A mystical old man, Espérandieu, has developed the power to bring long-dead creatures back to life by sharing his consciousness with them.
Meanwhile, a striking young writer, Adèle (Louise Bourgoin), has developed herself a bit of a reputation as an intrepid archaeologist – a kind of female, French Indiana Jones.
A freak accident has left her sister in a coma and she believes that to cure her, she’ll need the greatest neuroscientist who ever lived – the only problem is, the ancient Egyptian Pharaonic doctor died thousands of years earlier.
Realising that the same museum where the pterodactyl egg was displayed also has an ancient Egyptian exhibit featuring a Pharoah’s entire medical team, Adèle comes up with a plan; if Espérandieu can bring the right mummy to life, maybe he’ll be able to bring her sister back to life.
Of course, such a fanciful idea will never go quite to plan.
WHAT’S IT LIKE?
Luc Besson hasn’t made a live-action film for more than five years and he’s come back with a bang.
This is a visually stunning, refreshingly imaginative, crazily illogical and lightly enjoyable caper.
The story – based on a French comic strip – is so out there, it’s not really asking us to take it at all seriously.
It’s full of sight gags, well-choreographed action sequences, sumptuous costumes and zany caricatures.
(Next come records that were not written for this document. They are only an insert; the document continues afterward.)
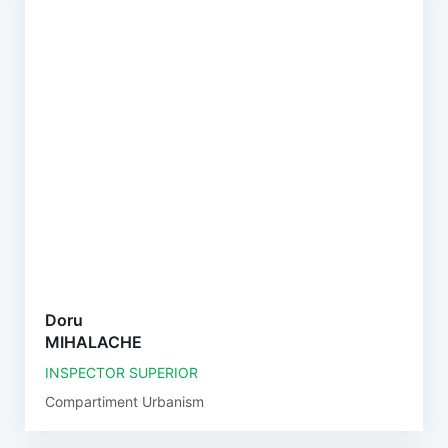
Doru
MIHALACHE
INSPECTOR SUPERIOR
Compartiment Urbanism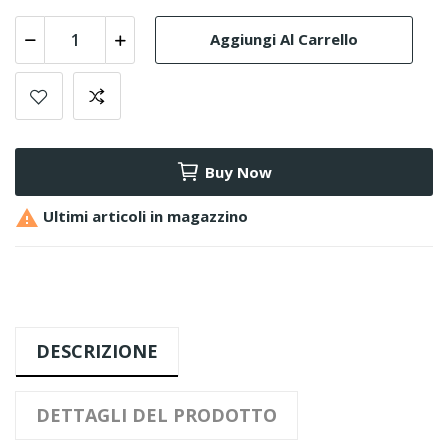
Aggiungi Al Carrello
Buy Now

Ultimi articoli in magazzino
DESCRIZIONE
DETTAGLI DEL PRODOTTO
Besson has delivered a mad fantasy that will thrill your eyes and ears, but will by-pass your heart.
While the ingredients have a worthy provenance, some of them feel a little familiar (the cast of grotesques including crazy cops, a local drunk and some toilet humour to name but three), making the overall pie taste just a little stale.
The staccato story-telling, exaggerated characterisations and quick-fire delivery, along with a plot that’s so wild, there’s no point trying to guess where it’s going, distance the film from the audience.
The adventures of Adèle Blanc-Sec are certainly extraordinary, but they’re also a little empty.